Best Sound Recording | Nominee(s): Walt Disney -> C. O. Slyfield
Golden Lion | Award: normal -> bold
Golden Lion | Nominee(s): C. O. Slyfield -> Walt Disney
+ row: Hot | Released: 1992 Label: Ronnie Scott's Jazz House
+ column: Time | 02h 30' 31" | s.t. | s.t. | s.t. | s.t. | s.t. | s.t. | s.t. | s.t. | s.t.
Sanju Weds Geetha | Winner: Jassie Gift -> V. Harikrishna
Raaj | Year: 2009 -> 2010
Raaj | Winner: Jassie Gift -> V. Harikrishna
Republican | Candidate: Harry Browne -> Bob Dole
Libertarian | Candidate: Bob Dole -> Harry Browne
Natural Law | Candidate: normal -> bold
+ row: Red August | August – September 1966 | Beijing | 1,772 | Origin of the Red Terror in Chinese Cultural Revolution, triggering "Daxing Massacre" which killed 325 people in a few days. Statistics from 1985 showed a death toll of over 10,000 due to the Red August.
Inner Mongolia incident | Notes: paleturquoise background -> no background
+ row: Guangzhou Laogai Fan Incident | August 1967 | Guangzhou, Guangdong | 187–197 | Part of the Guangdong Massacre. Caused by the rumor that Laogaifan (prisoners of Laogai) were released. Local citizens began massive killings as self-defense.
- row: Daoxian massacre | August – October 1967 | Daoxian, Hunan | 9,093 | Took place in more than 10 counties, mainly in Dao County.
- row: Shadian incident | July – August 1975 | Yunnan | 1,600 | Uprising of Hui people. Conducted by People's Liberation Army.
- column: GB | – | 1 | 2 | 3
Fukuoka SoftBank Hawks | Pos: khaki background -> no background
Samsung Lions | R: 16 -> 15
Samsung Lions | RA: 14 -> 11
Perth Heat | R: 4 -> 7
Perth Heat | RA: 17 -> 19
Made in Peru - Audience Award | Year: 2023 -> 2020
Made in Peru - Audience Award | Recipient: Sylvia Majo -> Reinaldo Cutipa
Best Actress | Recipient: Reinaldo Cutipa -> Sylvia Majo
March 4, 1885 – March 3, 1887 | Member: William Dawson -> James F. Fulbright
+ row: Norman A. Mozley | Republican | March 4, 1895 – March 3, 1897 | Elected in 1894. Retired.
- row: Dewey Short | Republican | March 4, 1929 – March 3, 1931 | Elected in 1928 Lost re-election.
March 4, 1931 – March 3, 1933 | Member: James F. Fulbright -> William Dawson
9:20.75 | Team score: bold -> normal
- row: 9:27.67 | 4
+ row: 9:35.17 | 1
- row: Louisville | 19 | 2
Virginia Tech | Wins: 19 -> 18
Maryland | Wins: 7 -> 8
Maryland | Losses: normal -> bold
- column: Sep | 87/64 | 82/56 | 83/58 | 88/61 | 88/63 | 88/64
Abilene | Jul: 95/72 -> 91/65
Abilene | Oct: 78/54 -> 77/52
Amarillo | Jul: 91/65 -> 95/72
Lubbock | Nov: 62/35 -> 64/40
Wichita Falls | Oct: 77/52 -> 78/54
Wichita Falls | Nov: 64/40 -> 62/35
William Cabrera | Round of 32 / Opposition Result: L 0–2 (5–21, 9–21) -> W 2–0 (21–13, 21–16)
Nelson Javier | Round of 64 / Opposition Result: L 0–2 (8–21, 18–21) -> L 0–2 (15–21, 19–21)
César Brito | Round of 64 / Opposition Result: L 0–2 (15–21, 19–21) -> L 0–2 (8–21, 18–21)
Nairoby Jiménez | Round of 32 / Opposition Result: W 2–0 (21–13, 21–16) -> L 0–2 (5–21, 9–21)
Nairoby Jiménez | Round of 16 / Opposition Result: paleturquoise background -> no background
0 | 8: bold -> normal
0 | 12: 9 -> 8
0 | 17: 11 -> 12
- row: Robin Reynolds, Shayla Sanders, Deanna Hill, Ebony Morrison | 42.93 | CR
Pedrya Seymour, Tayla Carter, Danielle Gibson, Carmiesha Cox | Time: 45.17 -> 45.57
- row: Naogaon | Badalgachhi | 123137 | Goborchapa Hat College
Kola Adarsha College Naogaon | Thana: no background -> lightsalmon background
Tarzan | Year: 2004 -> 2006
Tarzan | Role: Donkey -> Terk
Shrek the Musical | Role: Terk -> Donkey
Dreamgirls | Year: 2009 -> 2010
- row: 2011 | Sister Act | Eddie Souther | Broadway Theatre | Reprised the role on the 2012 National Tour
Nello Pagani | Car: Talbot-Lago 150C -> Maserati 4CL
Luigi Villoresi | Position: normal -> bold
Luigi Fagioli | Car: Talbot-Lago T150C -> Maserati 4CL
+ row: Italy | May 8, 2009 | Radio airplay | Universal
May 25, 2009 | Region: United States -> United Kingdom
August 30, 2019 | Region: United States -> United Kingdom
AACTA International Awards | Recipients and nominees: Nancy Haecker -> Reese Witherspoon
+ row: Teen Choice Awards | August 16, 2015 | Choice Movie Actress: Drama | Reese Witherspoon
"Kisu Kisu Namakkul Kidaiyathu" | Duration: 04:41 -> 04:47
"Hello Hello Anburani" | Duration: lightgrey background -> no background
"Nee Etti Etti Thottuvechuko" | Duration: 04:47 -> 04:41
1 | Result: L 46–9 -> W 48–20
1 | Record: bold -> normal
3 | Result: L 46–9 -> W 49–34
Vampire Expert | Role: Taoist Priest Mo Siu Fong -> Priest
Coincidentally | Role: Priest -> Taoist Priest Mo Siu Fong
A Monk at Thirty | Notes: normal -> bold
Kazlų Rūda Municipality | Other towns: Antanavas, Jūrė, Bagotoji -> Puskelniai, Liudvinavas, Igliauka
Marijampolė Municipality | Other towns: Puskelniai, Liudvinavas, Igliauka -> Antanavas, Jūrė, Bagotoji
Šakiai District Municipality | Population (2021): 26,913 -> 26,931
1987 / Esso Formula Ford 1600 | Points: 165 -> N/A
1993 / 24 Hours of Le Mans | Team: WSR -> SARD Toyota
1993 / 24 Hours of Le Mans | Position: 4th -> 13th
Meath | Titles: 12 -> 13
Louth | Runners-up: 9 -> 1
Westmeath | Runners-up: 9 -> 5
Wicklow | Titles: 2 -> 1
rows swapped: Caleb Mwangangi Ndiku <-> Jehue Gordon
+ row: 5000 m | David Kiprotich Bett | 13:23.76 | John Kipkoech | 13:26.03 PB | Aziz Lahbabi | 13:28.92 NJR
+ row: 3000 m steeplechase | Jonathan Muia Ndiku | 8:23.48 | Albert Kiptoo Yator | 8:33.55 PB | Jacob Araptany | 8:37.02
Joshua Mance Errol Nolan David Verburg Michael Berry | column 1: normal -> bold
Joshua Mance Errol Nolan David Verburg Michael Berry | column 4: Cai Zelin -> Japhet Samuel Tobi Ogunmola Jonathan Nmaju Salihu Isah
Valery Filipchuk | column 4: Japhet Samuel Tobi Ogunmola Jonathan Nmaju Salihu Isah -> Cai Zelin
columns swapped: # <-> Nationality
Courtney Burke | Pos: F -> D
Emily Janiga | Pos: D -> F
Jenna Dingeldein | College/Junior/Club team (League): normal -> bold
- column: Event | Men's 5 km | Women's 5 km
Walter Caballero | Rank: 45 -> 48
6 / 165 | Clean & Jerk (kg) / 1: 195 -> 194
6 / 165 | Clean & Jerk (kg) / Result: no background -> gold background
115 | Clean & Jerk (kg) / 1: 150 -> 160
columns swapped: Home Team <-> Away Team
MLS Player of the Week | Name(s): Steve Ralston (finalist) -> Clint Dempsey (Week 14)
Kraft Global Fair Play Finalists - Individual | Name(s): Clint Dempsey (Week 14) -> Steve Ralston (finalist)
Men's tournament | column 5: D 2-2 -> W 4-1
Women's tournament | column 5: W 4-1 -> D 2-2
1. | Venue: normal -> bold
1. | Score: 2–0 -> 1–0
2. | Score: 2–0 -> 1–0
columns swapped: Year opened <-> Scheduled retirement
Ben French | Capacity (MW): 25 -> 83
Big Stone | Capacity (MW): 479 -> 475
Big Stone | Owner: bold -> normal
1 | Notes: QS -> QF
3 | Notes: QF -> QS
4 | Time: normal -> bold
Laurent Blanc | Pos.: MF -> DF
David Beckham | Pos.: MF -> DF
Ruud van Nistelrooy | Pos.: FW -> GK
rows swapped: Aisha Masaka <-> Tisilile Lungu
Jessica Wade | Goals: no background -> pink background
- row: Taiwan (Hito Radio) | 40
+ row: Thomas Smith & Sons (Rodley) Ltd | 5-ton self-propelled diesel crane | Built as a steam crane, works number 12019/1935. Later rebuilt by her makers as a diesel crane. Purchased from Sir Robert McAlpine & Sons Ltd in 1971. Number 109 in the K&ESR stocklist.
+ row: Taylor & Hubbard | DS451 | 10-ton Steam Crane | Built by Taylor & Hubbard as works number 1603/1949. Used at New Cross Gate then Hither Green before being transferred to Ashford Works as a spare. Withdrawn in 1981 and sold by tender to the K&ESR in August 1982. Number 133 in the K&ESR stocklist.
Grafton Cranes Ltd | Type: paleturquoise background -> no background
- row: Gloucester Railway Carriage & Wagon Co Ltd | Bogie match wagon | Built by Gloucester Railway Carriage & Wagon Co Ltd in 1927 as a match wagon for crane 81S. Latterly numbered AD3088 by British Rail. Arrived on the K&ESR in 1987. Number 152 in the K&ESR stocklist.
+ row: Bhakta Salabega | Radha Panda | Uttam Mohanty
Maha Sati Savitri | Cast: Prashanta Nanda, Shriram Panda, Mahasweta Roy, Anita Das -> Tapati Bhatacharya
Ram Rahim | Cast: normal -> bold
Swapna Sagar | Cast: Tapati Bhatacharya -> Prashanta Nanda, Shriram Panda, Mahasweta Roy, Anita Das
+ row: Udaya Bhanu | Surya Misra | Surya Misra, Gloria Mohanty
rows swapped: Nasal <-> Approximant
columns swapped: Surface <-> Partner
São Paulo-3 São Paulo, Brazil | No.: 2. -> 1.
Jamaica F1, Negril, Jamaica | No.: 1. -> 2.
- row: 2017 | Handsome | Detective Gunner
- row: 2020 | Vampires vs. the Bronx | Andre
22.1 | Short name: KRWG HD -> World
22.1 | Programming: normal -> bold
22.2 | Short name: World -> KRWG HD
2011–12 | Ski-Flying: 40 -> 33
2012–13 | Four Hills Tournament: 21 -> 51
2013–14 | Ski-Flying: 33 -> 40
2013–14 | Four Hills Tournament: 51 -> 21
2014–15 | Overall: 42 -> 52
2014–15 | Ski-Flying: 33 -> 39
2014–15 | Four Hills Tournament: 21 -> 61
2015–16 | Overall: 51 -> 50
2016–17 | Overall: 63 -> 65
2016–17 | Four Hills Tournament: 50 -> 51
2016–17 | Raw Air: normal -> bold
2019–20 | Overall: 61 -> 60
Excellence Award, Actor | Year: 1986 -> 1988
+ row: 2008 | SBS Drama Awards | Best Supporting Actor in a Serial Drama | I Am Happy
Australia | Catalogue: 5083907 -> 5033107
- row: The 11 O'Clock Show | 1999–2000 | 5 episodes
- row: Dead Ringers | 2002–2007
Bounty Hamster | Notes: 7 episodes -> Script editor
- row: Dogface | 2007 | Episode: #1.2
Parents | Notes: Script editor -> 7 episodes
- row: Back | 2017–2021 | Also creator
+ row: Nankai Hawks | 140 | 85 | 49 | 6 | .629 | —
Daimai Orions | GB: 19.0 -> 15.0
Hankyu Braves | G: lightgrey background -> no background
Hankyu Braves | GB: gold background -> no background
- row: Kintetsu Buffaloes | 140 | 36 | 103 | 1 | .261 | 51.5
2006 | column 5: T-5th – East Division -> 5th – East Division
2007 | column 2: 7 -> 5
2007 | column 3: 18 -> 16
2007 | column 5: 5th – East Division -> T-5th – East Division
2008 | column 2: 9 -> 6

:::

#### [What you are asked to do]
Copy the material above word for word, beginning with its first line and stopping after the line that contains "Raaj | Winner: Jassie Gift -> V. Harikrishna".

#### [Expected answer]
Best Sound Recording | Nominee(s): Walt Disney -> C. O. Slyfield
Golden Lion | Award: normal -> bold
Golden Lion | Nominee(s): C. O. Slyfield -> Walt Disney
+ row: Hot | Released: 1992 Label: Ronnie Scott's Jazz House
+ column: Time | 02h 30' 31" | s.t. | s.t. | s.t. | s.t. | s.t. | s.t. | s.t. | s.t. | s.t.
Sanju Weds Geetha | Winner: Jassie Gift -> V. Harikrishna
Raaj | Year: 2009 -> 2010
Raaj | Winner: Jassie Gift -> V. Harikrishna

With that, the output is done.